[start PASSAGE PROVIDED]

# Sweet and spicey ends up smelling like hay!



## Equistice (Dec 23, 2005)

I think I'm lacking the expertise to bring out the fragrance through to the finished product. Can someone reccomend a site where I may learn to do it right?


----------



## Bubonic Chronic (Dec 23, 2005)

what in the hell could you be talking about?


----------



## FrostyNugz420 (Dec 23, 2005)

Are you talking about curing?


----------



## Insane (Jan 12, 2006)

I know GanjaGuru wrote a very good post about drying/curing some time ago, if I find it I'll post it here for you, or if anyone else has it just post it


----------



## Mutt (Jan 12, 2006)

Hay smell could be caused by excess nitrogen. 

here is a good curing link:

http://www.cannabisculture.com/backissues/cc10/cure.html


----------



## Stoney Bud (Jan 17, 2006)

Hey man, if you've still got some sweet smellin bud left, put it into a brown jar with your "Hayweed". It won't bring it all the way back, but you'll regain some of the smell. It may even help lessen the harshness that "hayweed" gets. Except for rare circumstances, the THC isn't affected very much by the reduction of flavors.

You might also try peeling an apple or two and puting the peels into the bag to rehydrate the weed a little. It helps the hayweed taste too.


----------

[end PASSAGE PROVIDED]
[start DATA EXCERPTS]

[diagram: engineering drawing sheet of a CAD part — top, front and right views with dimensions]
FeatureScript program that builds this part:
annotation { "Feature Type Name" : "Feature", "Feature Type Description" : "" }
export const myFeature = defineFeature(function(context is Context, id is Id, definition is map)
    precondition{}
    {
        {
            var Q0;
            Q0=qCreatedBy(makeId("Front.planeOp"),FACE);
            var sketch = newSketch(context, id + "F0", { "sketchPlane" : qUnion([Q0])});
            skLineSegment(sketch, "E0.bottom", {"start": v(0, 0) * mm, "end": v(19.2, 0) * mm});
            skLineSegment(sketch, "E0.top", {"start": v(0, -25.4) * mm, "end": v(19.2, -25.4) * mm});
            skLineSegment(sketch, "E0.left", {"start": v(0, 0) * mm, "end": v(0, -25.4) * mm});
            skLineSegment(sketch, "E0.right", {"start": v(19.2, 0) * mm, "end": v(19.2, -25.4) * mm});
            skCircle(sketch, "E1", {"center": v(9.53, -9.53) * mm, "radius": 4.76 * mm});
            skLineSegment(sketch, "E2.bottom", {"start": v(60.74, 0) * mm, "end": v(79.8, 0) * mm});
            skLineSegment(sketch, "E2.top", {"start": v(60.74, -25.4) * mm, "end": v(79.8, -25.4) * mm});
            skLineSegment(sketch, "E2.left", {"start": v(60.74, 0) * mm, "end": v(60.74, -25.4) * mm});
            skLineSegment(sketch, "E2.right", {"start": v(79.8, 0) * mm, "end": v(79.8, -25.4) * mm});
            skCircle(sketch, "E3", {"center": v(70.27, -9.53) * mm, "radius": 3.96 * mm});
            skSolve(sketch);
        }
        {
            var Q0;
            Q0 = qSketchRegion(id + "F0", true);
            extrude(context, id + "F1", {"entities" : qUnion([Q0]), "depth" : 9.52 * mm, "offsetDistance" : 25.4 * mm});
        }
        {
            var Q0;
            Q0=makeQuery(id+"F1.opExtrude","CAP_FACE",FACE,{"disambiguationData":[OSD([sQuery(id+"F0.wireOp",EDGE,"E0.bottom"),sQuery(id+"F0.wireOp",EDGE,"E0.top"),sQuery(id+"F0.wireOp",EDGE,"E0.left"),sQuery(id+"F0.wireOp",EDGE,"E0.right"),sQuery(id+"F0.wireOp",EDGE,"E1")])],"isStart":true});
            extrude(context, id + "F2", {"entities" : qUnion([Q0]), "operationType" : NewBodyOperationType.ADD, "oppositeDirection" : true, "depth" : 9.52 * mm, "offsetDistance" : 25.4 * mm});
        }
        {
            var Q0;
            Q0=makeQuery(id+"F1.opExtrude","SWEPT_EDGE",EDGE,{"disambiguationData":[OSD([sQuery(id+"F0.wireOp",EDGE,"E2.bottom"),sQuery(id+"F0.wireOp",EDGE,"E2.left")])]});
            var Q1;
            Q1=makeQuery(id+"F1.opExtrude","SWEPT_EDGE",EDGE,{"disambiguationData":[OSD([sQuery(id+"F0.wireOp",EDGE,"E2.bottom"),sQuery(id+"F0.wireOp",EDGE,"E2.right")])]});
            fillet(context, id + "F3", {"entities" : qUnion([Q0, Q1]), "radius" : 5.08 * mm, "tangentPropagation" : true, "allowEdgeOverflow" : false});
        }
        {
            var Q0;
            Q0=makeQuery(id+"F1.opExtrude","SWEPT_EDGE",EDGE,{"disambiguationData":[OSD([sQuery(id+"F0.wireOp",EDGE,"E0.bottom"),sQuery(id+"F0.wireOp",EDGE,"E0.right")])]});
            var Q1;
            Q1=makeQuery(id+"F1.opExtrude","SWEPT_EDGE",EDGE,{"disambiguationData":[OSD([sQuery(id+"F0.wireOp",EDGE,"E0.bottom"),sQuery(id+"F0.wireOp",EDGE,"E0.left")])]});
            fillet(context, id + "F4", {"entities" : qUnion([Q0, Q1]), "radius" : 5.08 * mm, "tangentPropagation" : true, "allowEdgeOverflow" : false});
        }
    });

[end DATA EXCERPTS]

Print the passage from the forum thread about buds that smell like hay, starting at the words containing "# Sweet and" and ending with "do it right?".

FINISHED TASK:
# Sweet and spicey ends up smelling like hay!



## Equistice (Dec 23, 2005)

I think I'm lacking the expertise to bring out the fragrance through to the finished product. Can someone reccomend a site where I may learn to do it right?